- **Goal of the exercise**
In the text on the Uluru Statement, to whom was the Barunga Statement of 1988 presented?

- **Excerpt provided**
Segment Open
EE3: The Uluru Statement & the Deliberative Process that Produced it |
At the centre of contemporary debate on constitutional recognition of Aboriginal and Torres Strait Islander peoples is the Uluru Statement from the Heart. It is a request for constitutional and structural reform, issued to the Australian people by Aboriginal and Torres Strait Islander delegates attending the First Nations Constitutional Convention on 27 May 2017: 50 years after the successful 1967 Referendum removed exclusionary references to Aboriginal people in the Constitution.
The 1967 referendum gave the Commonwealth Parliament powers to make laws for Aboriginal people. But it rendered the Constitution entirely silent with respect to the place of First Nations people. They were left vulnerable to adverse discrimination and lacking a reliable mechanism to have input into laws and policies affecting them.
For decades, First Nations people appealed to politicians for structural reforms to alter the dynamics of policy development and law-making. These included the Barunga Statement in 1988 from people of the Northern Territory, presented to Prime Minister Bob Hawke; ATSIC’s 1995 Recognition Rights and Reform report, produced for a government Social Justice Package that was never delivered; and the final recommendations in 2000 of the Council for Aboriginal Reconciliation from ten years of consultation.
Liberal Prime Minister John Howard sparked the contemporary debate regarding constitutional recognition of Aboriginal and Torres Strait Islander people in 2007, as the first of seven successive Prime Ministers from both sides of politics who committed themselves to constitutional recognition. An Expert Panel appointed by the Labor Gillard Government delivered a package of referendum proposals in 2012 including protection against racial discrimination, but there was immediate scepticism from the Opposition, and the Government never formally responded to the Panel report.
Segment Closed
- **The data**
Segment Open
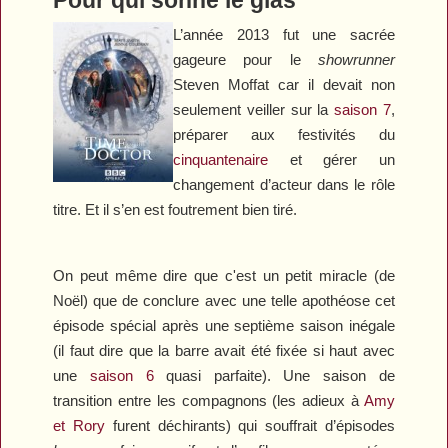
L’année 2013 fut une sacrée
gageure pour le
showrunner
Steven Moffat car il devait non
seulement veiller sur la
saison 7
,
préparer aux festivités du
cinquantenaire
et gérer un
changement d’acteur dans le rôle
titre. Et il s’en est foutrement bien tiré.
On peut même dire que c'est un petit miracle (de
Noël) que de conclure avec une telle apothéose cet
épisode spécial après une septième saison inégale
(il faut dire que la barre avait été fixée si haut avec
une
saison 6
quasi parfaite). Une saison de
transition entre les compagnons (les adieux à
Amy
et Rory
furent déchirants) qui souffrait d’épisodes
Segment Closed
Segment Open
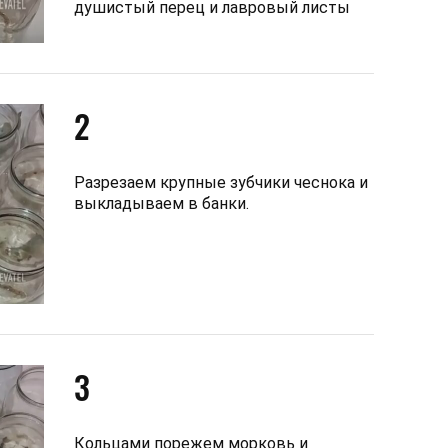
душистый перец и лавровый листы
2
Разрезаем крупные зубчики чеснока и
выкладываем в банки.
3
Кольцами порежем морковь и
Segment Closed
Segment Open
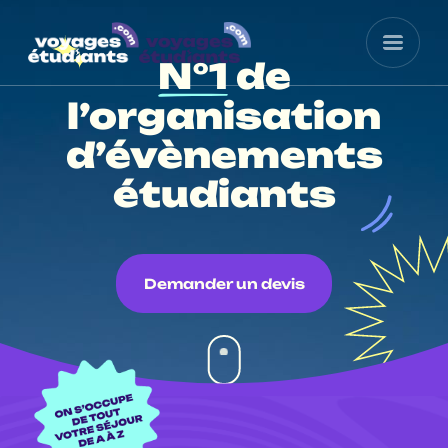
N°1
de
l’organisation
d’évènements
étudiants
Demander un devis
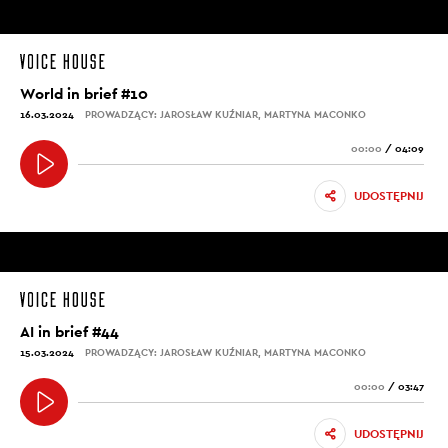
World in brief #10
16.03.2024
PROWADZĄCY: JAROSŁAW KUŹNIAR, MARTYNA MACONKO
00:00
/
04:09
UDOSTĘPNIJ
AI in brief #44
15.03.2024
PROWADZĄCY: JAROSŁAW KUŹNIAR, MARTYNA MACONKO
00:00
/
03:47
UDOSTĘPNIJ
Segment Closed
- **Response box**
Prime Minister Bob Hawke